The foundation of all the arguments will be the CAP theorem of distributed storage. It says that Consistency (reading the most recent data), Availability (redundant storage) and Partitioning (distributing the data) are requirements with different emphasis and a single system cannot be perfect in all three at all times. Example: If the network interconnect between two cluster nodes is down, either the query fails (missing redundancy) or there is the danger the data is not the most recent (redundant data is outdated while the interconnect is down).

Transactions versus Parallel Processing

It is important to notice above rule talks about distributed storage. But for distributed processing, variations of the CAP theorem apply as well. An obvious one: processing data in a single transaction but fully parallel with zero synchronization is a logical contradiction.

Hence, the first important difference between databases and Big Data tools is: database-like transactions are supported by databases only. For example, nobody would ever run an ERP system using Big Data technologies.

The argument can be turned upside down as well by saying that a database can be run on a cluster but it will never scale linear with the number of nodes. Twice the number of nodes does not provide twice the throughput (100% increase) but less, maybe a 50% increase? That is bound to the fact that transactions need synchronization between all nodes. As consequence, a database cluster will consist of few but powerful servers, whereas a Big Data cluster is based on a large number of small and cheap computers.

Above argument about transactions does not count if the Big Data environment is used to analyze data, but there are other reasons…

Joins versus Aggregations in the Big Data world

A computer cluster shall consist of 100 nodes and the data is evenly distributed. In such example, counting the number of rows can be distributed. Each node counts its own dataset and returns one value. Another process sums up the individual counts. Expressed in the SQL language:

select count(*) from table (partition1, partition2); and select sum(counts) from (select count(*) as counts from partition1 union all select count(*) as counts from partition2); does return the same result.

This is an example of an almost perfect workload for a cluster. Each node works on its data, each node’s resultset is tiny.

Another example shall be a join between two tables, a sales order table and the customer master data. Very likely the sales orders located on a single node will be from arbitrary customers, hence the required customer records need to be read from the other nodes prior to the join. In worst case, every single node needs to request the customer data from the 99 other nodes. In such case the entire customer data would be copied over the network 99(!) times (1/100th of the customer data moved to 99 nodes and that for each of the 100 nodes).

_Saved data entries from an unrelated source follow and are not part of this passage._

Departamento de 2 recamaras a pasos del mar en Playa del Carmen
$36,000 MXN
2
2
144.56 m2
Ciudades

This join strategy is called broadcasting. It makes sense if the broadcasted table is small or better, if the entire table is available on all nodes from the get go.

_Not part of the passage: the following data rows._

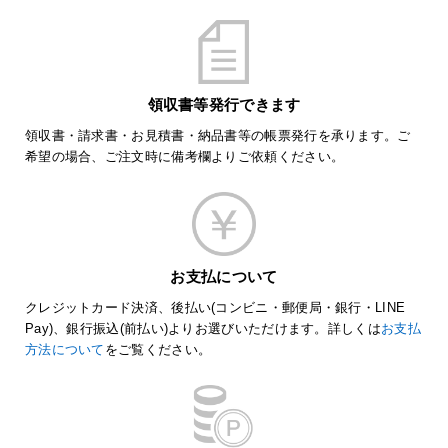
領収書等発行できます
領収書・請求書・お見積書・納品書等の帳票発行を承ります。ご
希望の場合、ご注文時に備考欄よりご依頼ください。
お支払について
クレジットカード決済、後払い(コンビニ・郵便局・銀行・LINE
Pay)、銀行振込(前払い)よりお選びいただけます。詳しくは
お支払
方法について
をご覧ください。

The more common strategy to distribute the data is a reshuffle. Here both datasets are partitioned by the join condition and each node requests one partition. As end result, node1 would have all sales orders of customer1 and the masterdata of customer1. Now the data is all local and the join can be performed quickly. But overall the customer master data and the sales order data had to be sent across the network once to reshuffle it to the various computing nodes.

The only way to avoid reshuffling is when both datasets were partitioned by the join-condition initially, when creating and loading the table. This is a first indication that in the Big Data world the Data Model has to be purpose-built for one (type of) query.

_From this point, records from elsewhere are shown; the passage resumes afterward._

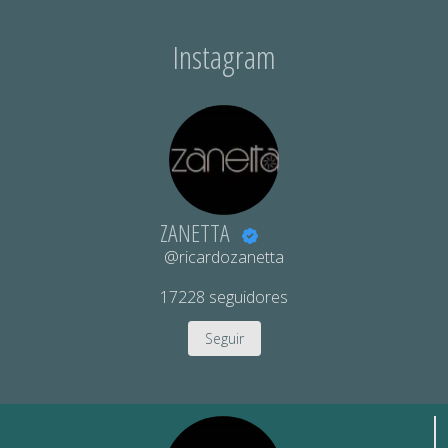
Instagram
ZANETTA
@ricardozanetta
17228
seguidores
Seguir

Apache Cassandra is a good example where the data model serves one query only.

The different usage of Partitions

Above statement about purpose-built data models becomes obvious when joining the sales order data either to the customer master and/or the material master data. The data cannot be partitioned by customerID and materialID at the same time. Well, in theory via sub-partitioning it is possible technically, but by adding more and more potential columns to join with, the number of partitions grows exponentially. And the cluster will be busy reshuffling the data across the network instead of processing it.